> **Exercise description**
Count the lines in the data below that contain the string "mais", matching case exactly, and give only that number.

> **The data**
:::::

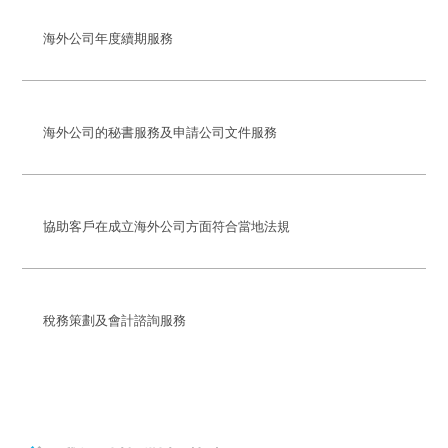
海外公司年度續期服務
海外公司的秘書服務及申請公司文件服務
協助客戶在成立海外公司方面符合當地法規
稅務策劃及會計諮詢服務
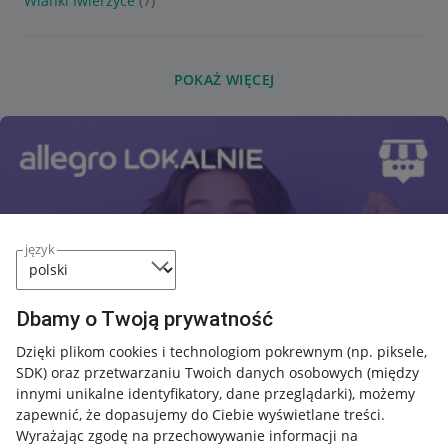
Wianki Iwierzyce
(7)
POKAŻ WIĘCEJ
język
Dbamy o Twoją prywatność
Dzięki plikom cookies i technologiom pokrewnym
(np. piksele,
SDK)
oraz przetwarzaniu Twoich danych osobowych
(między
innymi unikalne identyfikatory, dane przeglądarki)
, możemy
zapewnić, że dopasujemy do Ciebie wyświetlane treści.
Wyrażając zgodę na przechowywanie informacji na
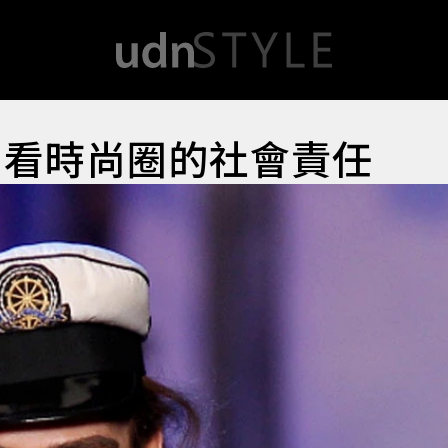
 看時尚圈的社會責任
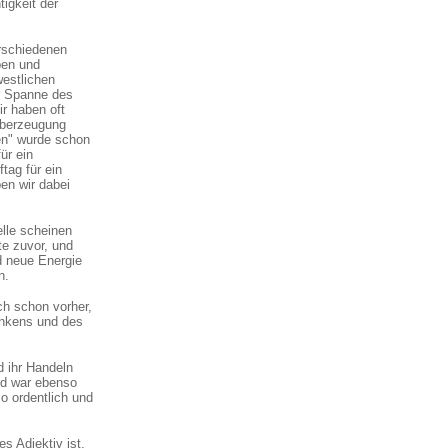
igkeit der
erschiedenen
ben und
westlichen
r Spanne des
r haben oft
Überzeugung
en" wurde schon
ür ein
tag für ein
en wir dabei
lle scheinen
te zuvor, und
nd neue Energie
n.
ch schon vorher,
enkens und des
d ihr Handeln
nd war ebenso
o ordentlich und
s Adjektiv ist,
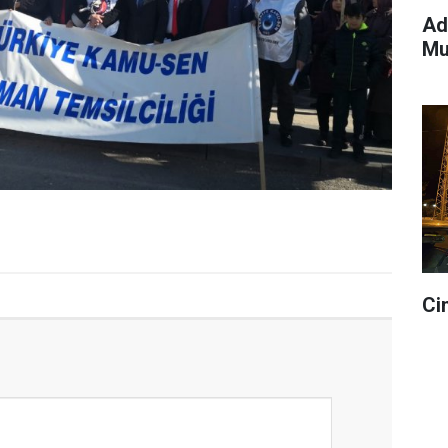
Ad
Mu
Ci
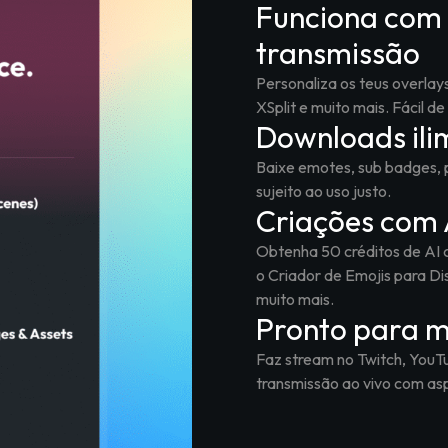
Funciona com 
transmissão
Personaliza os teus overlay
XSplit e muito mais. Fácil d
Downloads ili
Baixe emotes, sub badges, pa
sujeito ao uso justo.
Criações com 
Obtenha 50 créditos de AI
o Criador de Emojis para D
muito mais.
Pronto para m
Faz stream no Twitch, YouT
transmissão ao vivo com asp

:::::

> **Output below**
2